The array of structs may be of any length. In particular, empty lists are supported, so clients can test for the presence of the function without performing any actions.

Returns an array of responses. There will be one response for each call in the original array. The result will either be a one-item array containing the result value (this mirrors the use of <params> in <methodResponse>), or a struct of the form found inside the standard <fault> element. (Please see the example below.)

If some items in the original call array are not valid call structs (as described above), the implementation must return a struct-with-fault-information in the corresponding response position. Under no circumstances may the implementation return a list of the wrong length.

To prevent stack overflow attacks against compiled XML-RPC servers, system.multicall MAY refuse to process recursive calls to itself.

Of course, system.multicall may return a fault of its own, using the normal XML-RPC fault mechanism. This probably means it that system.multicall isn't implemented, and you'll have to send all your requests in the normal fashion.

Virtues

  • We haven't changed the XML-RPC specification.
  • We haven't required any heavy HTTP wizardry.
  • If a given XML-RPC library doesn't support this automatically, developers can provide it themselves. I'm betting this is less than twenty lines of Python.
  • Clients can test for the presence of system.multicall either by using system.listMethods or by calling system.multicall with an empty list.
  • Smart XML-RPC libraries can do all the work behind the scenes.

An Example

This example uses a Python-like notation to represent XML-RPC values. If you have any questions about what the corresponding XML looks like, please ask.

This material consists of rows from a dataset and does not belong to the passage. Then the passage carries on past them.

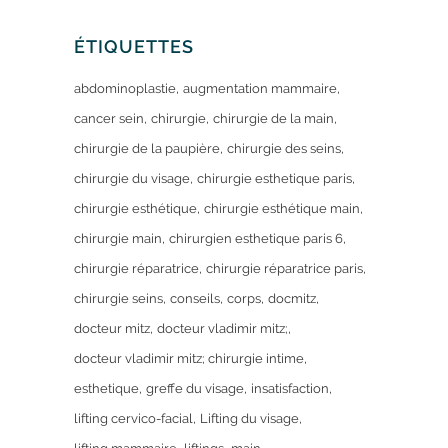
ÉTIQUETTES
abdominoplastie
augmentation mammaire
cancer sein
chirurgie
chirurgie de la main
chirurgie de la paupière
chirurgie des seins
chirurgie du visage
chirurgie esthetique paris
chirurgie esthétique
chirurgie esthétique main
chirurgie main
chirurgien esthetique paris 6
chirurgie réparatrice
chirurgie réparatrice paris
chirurgie seins
conseils
corps
docmitz
docteur mitz
docteur vladimir mitz;
docteur vladimir mitz; chirurgie intime
esthetique
greffe du visage
insatisfaction
lifting cervico-facial
Lifting du visage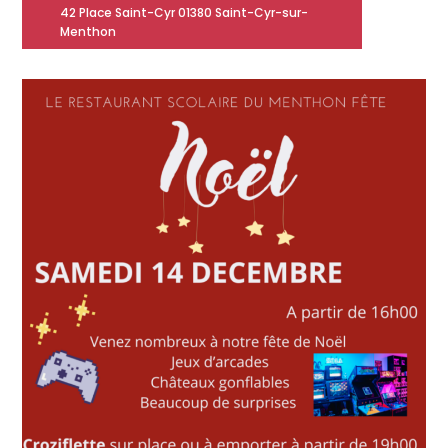
42 Place Saint-Cyr 01380 Saint-Cyr-sur-
Menthon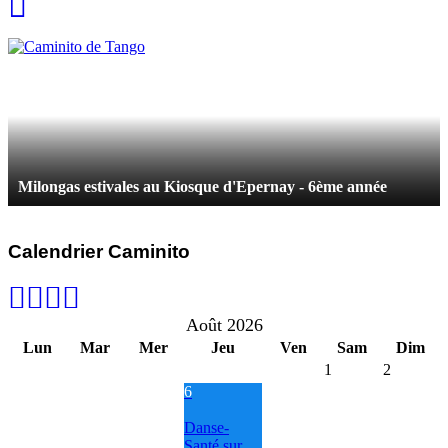
Milongas estivales au Kiosque d'Epernay - 6ème année
Calendrier Caminito
Août 2026
Lun
Mar
Mer
Jeu
Ven
Sam
Dim
1
2
6
Danse-
Santé sur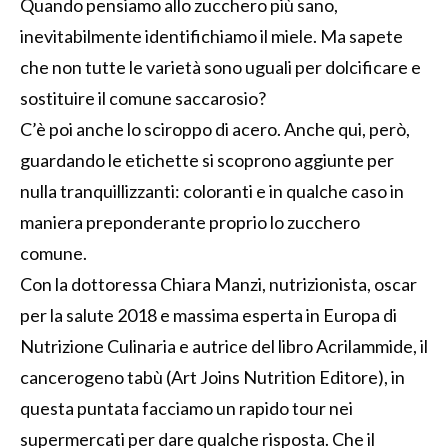
Quando pensiamo allo zucchero più sano,
inevitabilmente identifichiamo il miele. Ma sapete
che non tutte le varietà sono uguali per dolcificare e
sostituire il comune saccarosio?
C’è poi anche lo sciroppo di acero. Anche qui, però,
guardando le etichette si scoprono aggiunte per
nulla tranquillizzanti: coloranti e in qualche caso in
maniera preponderante proprio lo zucchero
comune.
Con la dottoressa Chiara Manzi, nutrizionista, oscar
per la salute 2018 e massima esperta in Europa di
Nutrizione Culinaria e autrice del libro Acrilammide, il
cancerogeno tabù (Art Joins Nutrition Editore), in
questa puntata facciamo un rapido tour nei
supermercati per dare qualche risposta. Che il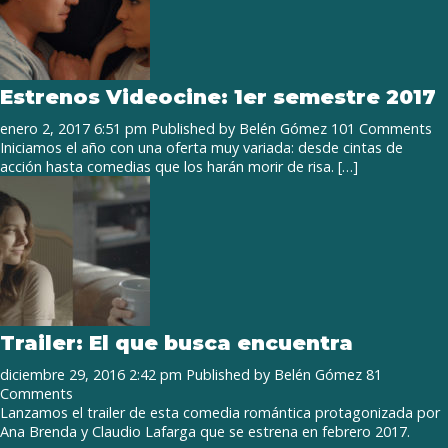
Estrenos Videocine: 1er semestre 2017
enero 2, 2017 6:51 pm
Published by
Belén Gómez
101 Comments
Iniciamos el año con una oferta muy variada: desde cintas de
acción hasta comedias que los harán morir de risa. […]
Trailer: El que busca encuentra
diciembre 29, 2016 2:42 pm
Published by
Belén Gómez
81
Comments
Lanzamos el trailer de esta comedia romántica protagonizada por
Ana Brenda y Claudio Lafarga que se estrena en febrero 2017.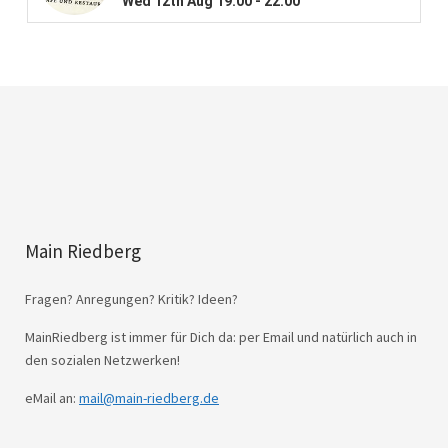
Main Riedberg
Fragen? Anregungen? Kritik? Ideen?
MainRiedberg ist immer für Dich da: per Email und natürlich auch in
den sozialen Netzwerken!
eMail an:
mail@main-riedberg.de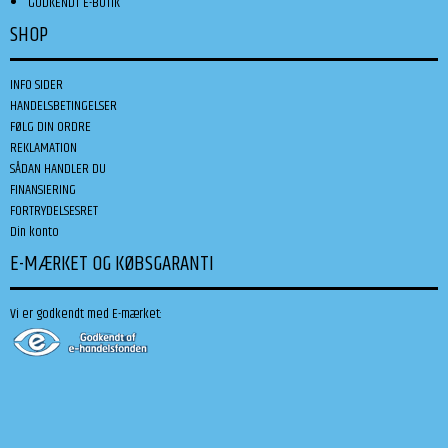
GODKENDT E-BUTIK
SHOP
INFO SIDER
HANDELSBETINGELSER
FØLG DIN ORDRE
REKLAMATION
SÅDAN HANDLER DU
FINANSIERING
FORTRYDELSESRET
Din konto
E-MÆRKET OG KØBSGARANTI
Vi er godkendt med E-mærket: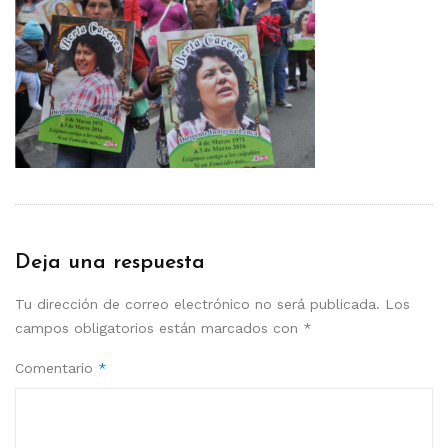
Deja una respuesta
Tu dirección de correo electrónico no será publicada.
Los
campos obligatorios están marcados con
*
Comentario
*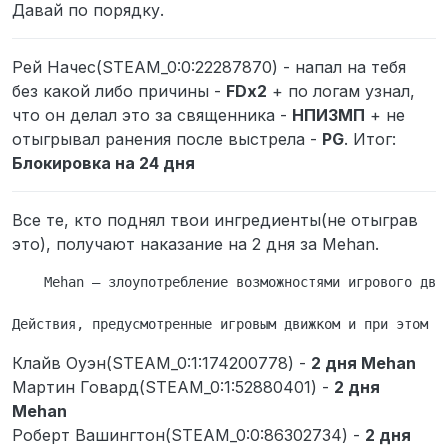
Давай по порядку.
Рей Начес(STEAM_0:0:22287870) - напал на тебя
без какой либо причины -
FDx2
+ по логам узнал,
что он делал это за священника -
НПИЗМП
+ не
отыгрывал ранения после выстрела -
PG
. Итог:
Блокировка на 24 дня
Все те, кто поднял твои ингредиенты(не отыграв
это), получают наказание на 2 дня за Mehan.
    Mehan — злоупотребление возможностями игрового движ
Клайв Оуэн(STEAM_0:1:174200778) -
2 дня Mehan
Мартин Говард(STEAM_0:1:52880401) -
2 дня
Mehan
Роберт Вашингтон(STEAM_0:0:86302734) -
2 дня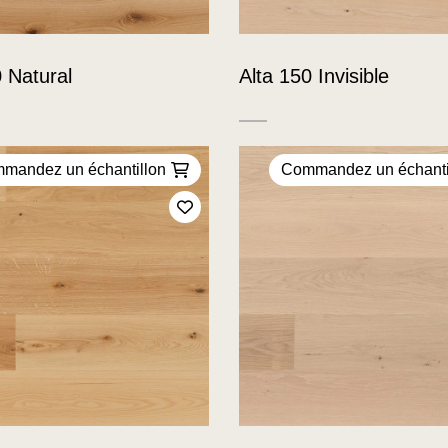
0 Natural
Alta 150 Invisible
mandez un échantillon
Commandez un échanti
Ajoutez à mes favoris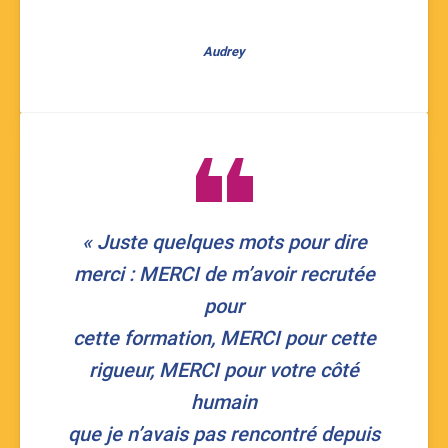
Audrey
« Juste quelques mots pour dire
merci : MERCI de m’avoir recrutée
pour
cette formation, MERCI pour cette
rigueur, MERCI pour votre côté
humain
que je n’avais pas rencontré depuis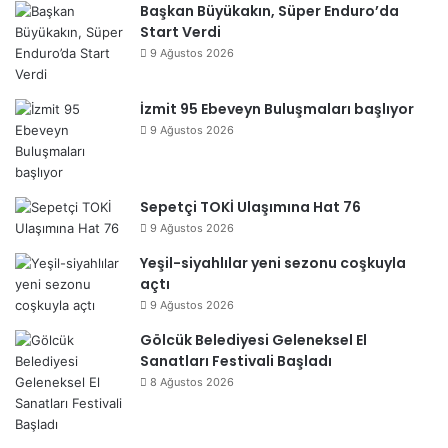
Başkan Büyükakın, Süper Enduro’da
Start Verdi
9 Ağustos 2026
İzmit 95 Ebeveyn Buluşmaları başlıyor
9 Ağustos 2026
Sepetçi TOKİ Ulaşımına Hat 76
9 Ağustos 2026
Yeşil-siyahlılar yeni sezonu coşkuyla
açtı
9 Ağustos 2026
Gölcük Belediyesi Geleneksel El
Sanatları Festivali Başladı
8 Ağustos 2026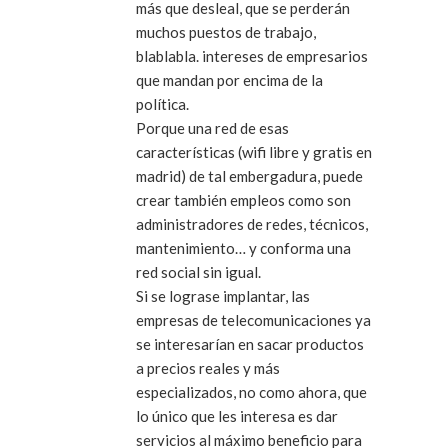
más que desleal, que se perderán
muchos puestos de trabajo,
blablabla. intereses de empresarios
que mandan por encima de la
política.
Porque una red de esas
características (wifi libre y gratis en
madrid) de tal embergadura, puede
crear también empleos como son
administradores de redes, técnicos,
mantenimiento… y conforma una
red social sin igual.
Si se lograse implantar, las
empresas de telecomunicaciones ya
se interesarían en sacar productos
a precios reales y más
especializados, no como ahora, que
lo único que les interesa es dar
servicios al máximo beneficio para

A sample argument to system.multicall:

[{'methodName': 'system.add', 'params': [2, 2]},
 {'methodName': 'test.nonexistant', 'params': [1]},
 {'methodName': 'system.multicall', 'params': []},
 {'methodName': 'system.multicall'},
 'this is not a struct',
 {'methodName': 'system.add', 'params': [4, 4]}]

The return value:

[[4],
 {'faultCode': 123,
  'faultString': 'No such method test.nonexistant'},
 {'faultCode': 456,
  'faultString': 'Recursive system.multicall forbidden'},
 {'faultCode': 789,
  'faultString': 'Missing params'},
 {'faultCode': 987,
  'faultString': 'system.multicall expected struct'},
 [8]]

Notice that regular return values are always nested inside a one-element array. This allows you to return structs from functions without confusing them with faults.

The fault codes and fault strings used in the above example are arbitrary.

Implementations

A transparent, server-side implementation of system.multicall is available in the CVS version of xmlrpc-c.

Thank you for any feedback on this proposal!